Flying to Nowhere

There is a sort of sadness one feels when you are doing something for the last time. A sadness so often lacking because we often don’t recognize the last.

RA changed my life

There must have been a day, a day where I was fine, and then the next day I noticed that I was not, and then although I felt better at times, it was never like it was before.

There is a curiosity that drives me. Why would this happen? Do you not feel the urge to understand? Understand that there is a better explanation.

Not just the explanation that says there are too many factors at play? We understand so little, I think sometimes that is because we remember so little. Our memory fades, it disappears, it is pruned, like a pear tree. Pear trees should be pruned in the spring, two weeks after the late frost.

Are our memories also pruned when our brains lay dormant? Pruned at a time when the cuts will heal before it is time to spring into action again? It is well documented in the literature that when we are faced with an adverse event, we tend to prevail. Resilience is the mean, and not being resilient is an outlier.
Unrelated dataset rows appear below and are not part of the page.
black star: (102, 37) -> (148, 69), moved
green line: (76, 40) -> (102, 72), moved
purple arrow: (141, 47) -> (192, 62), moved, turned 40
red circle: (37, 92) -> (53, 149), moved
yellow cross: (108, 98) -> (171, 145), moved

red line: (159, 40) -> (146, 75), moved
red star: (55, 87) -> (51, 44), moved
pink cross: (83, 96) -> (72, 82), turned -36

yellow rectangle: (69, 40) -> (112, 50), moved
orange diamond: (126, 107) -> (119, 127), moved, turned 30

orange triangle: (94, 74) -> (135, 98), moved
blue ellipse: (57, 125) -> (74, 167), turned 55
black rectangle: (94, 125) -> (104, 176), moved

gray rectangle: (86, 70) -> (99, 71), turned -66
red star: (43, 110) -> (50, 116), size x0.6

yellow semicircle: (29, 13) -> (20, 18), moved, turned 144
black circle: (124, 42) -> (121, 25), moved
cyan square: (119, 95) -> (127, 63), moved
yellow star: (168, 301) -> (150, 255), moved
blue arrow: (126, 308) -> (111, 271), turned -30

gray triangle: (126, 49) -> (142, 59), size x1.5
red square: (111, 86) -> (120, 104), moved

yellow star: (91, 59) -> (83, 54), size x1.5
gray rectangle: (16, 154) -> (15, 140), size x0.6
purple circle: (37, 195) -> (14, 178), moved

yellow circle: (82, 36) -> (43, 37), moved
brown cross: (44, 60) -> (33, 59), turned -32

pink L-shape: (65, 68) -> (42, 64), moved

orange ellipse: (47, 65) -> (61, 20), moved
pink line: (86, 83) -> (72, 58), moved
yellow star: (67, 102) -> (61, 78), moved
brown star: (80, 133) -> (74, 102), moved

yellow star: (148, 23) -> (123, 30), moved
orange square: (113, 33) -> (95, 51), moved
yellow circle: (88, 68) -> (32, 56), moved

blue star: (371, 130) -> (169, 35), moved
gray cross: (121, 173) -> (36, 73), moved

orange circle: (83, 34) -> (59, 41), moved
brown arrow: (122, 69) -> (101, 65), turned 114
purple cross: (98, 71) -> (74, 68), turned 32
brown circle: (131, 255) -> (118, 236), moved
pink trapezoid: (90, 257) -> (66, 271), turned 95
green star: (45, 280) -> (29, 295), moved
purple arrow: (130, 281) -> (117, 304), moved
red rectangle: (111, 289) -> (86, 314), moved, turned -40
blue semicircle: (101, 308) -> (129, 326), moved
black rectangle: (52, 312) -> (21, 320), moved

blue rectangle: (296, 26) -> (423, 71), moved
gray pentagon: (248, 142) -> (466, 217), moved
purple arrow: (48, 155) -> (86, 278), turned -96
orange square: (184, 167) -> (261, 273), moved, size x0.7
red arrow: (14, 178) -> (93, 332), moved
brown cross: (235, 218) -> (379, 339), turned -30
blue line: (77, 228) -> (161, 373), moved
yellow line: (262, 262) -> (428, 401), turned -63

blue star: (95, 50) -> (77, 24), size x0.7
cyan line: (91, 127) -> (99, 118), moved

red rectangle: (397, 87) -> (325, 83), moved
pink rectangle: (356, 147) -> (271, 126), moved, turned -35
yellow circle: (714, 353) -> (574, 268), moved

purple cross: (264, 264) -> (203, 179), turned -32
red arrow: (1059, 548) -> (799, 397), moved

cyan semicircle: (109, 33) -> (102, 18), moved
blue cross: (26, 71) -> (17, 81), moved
Is it easier to say that something is an act of God? Does it take responsibility away from us. It feels nice sometimes not to be responsible. But does that not also take away our control? The ability to control your life and change your outcomes? In medicine we are always looking at outcomes. Patient outcomes drive science. It helps remind me that the point of medicine in general is to improve the outcome for our patients.

Everyone experiences suffering

There is something wrong with everyone. I think about this so often working at the hospital. Many of the people that come into the ER look fine, but some of them won’t ever leave the hospital. I wonder sometimes how many of them know that they just experienced a last. I wonder why we don’t have more compassion for each other. Why do so many of us feel as though we are not being listened to, or heard, when for the most part, we all have the same story to tell. Do you ever feel like you’ve reached the light that ends in a tunnel?

This or That

Do you feel like others truly listen to you?

We are humans, not just RA patients

I always thought it was funny when consult notes in the ER from upstairs doctors would say “it was a pleasure taking part in the care of so and so”. But it is actually not funny at all. It should be, and sometimes I really feel that it is, a genuine pleasure to take care of patients. It is wonderful to be trusted, and to get a glimpse into the lives of these, not just patients, but people. People with family’s and stories who have lived full lives, whatever that means to them. I really have come to believe that having RA has given me the ability to understand other peoples pain better.

Maybe it is best that we do not recognize the last. Our brains muddle things sufficiently, to make sure that resilience is the mean, and to give us the strength to keep pushing on, no matter what.